Dataset records
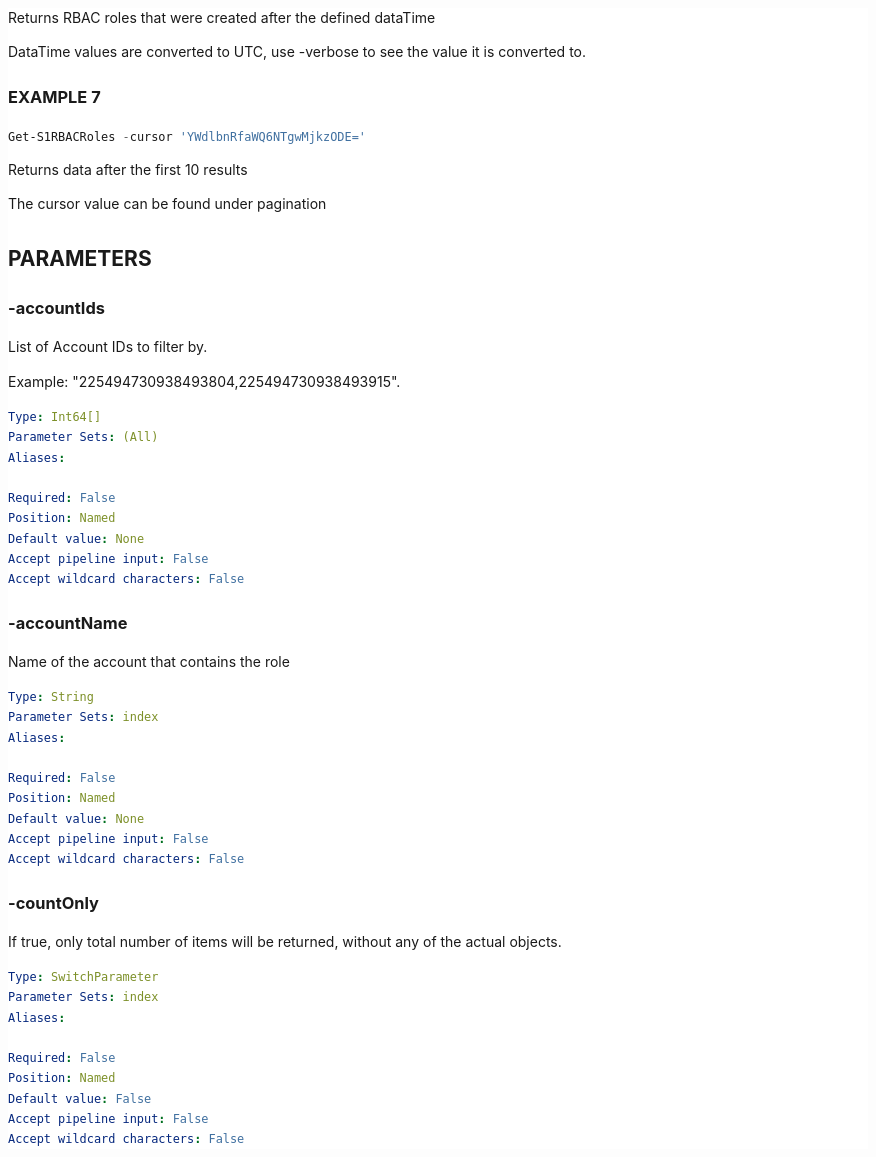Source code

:Returns RBAC roles that were created after the defined dataTime

DataTime values are converted to UTC, use -verbose to see the value it is converted to.

### EXAMPLE 7
```powershell
Get-S1RBACRoles -cursor 'YWdlbnRfaWQ6NTgwMjkzODE='
```

Returns data after the first 10 results

The cursor value can be found under pagination

## PARAMETERS

### -accountIds
List of Account IDs to filter by.

Example: "225494730938493804,225494730938493915".

```yaml
Type: Int64[]
Parameter Sets: (All)
Aliases:

Required: False
Position: Named
Default value: None
Accept pipeline input: False
Accept wildcard characters: False
```

### -accountName
Name of the account that contains the role

```yaml
Type: String
Parameter Sets: index
Aliases:

Required: False
Position: Named
Default value: None
Accept pipeline input: False
Accept wildcard characters: False
```

### -countOnly
If true, only total number of items will be returned, without any of the actual objects.

```yaml
Type: SwitchParameter
Parameter Sets: index
Aliases:

Required: False
Position: Named
Default value: False
Accept pipeline input: False
Accept wildcard characters: False
```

Activity -> Copy every line of the records above that holds the word "Returns".

Answer to the problem ->
:Returns RBAC roles that were created after the defined dataTime
Returns data after the first 10 results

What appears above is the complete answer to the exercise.